**Excerpt**

Progressive Grocer talks with International Food & Beverage Alliance’s Secretary-General about shared company priorities
Lynn Petrak, Progressive Grocer
Rocco Renaldi
Rocco Renaldi, Secretary-General of IFBA

Diet and health remain top of mind across the food chain, as producers, suppliers, retailers and consumers look for ways to eat, drink and live better. In some ways, it’s an uphill battle: The World Health Organization (WHO) reports that that worldwide obesity has more than doubled since 1990, while global intake of sodium among adults is twice the recommendation.

Stakeholders are working to chip away at that hill in various ways. For the past 15 years, food and beverage CPGs such as The Coca-Cola Co., General Mills, Kellanova and others have come together through the International Food & Beverage Alliance (IFBA) to help people eat in a more balanced way. 

[PODCAST: Bringing Health & Well-Being to the Grocery Aisle]

Progressive Grocer recently spoke with IFBA Secretary-General Rocco Renaldi about how forward-thinking CEOs and company leaders are making strides in these goals through product innovation and reformulation, along with improved marketing and education campaigns.

Progressive Grocer: Today’s consumers seem be more knowledgeable about diet and health and yet health and wellness gaps remain. How is the IFBA’s organization and mission arguably more important than ever?

**Problems and tasks**
(a) According to the interview excerpt, for how many years have food and beverage companies worked together through the International Food & Beverage Alliance?
(b) Duplicate everything in the interview excerpt from "Progressive Grocer: Today’s" down to "important than ever?".

**Entries supplied**
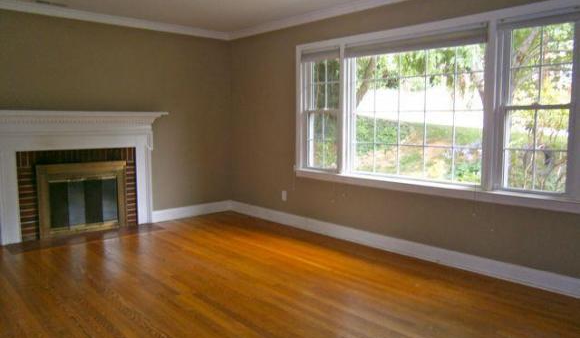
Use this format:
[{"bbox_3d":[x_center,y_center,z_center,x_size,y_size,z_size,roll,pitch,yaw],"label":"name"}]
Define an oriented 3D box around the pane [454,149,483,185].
[{"bbox_3d":[1.550,-0.023,3.802,0.030,0.302,0.264,-6,8,-43],"label":"pane"}]

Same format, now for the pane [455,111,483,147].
[{"bbox_3d":[1.546,-0.341,3.772,0.030,0.318,0.259,-6,8,-43],"label":"pane"}]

**Solutions per task**
(a) For the past 15 years.

(b)
Progressive Grocer: Today’s consumers seem be more knowledgeable about diet and health and yet health and wellness gaps remain. How is the IFBA’s organization and mission arguably more important than ever?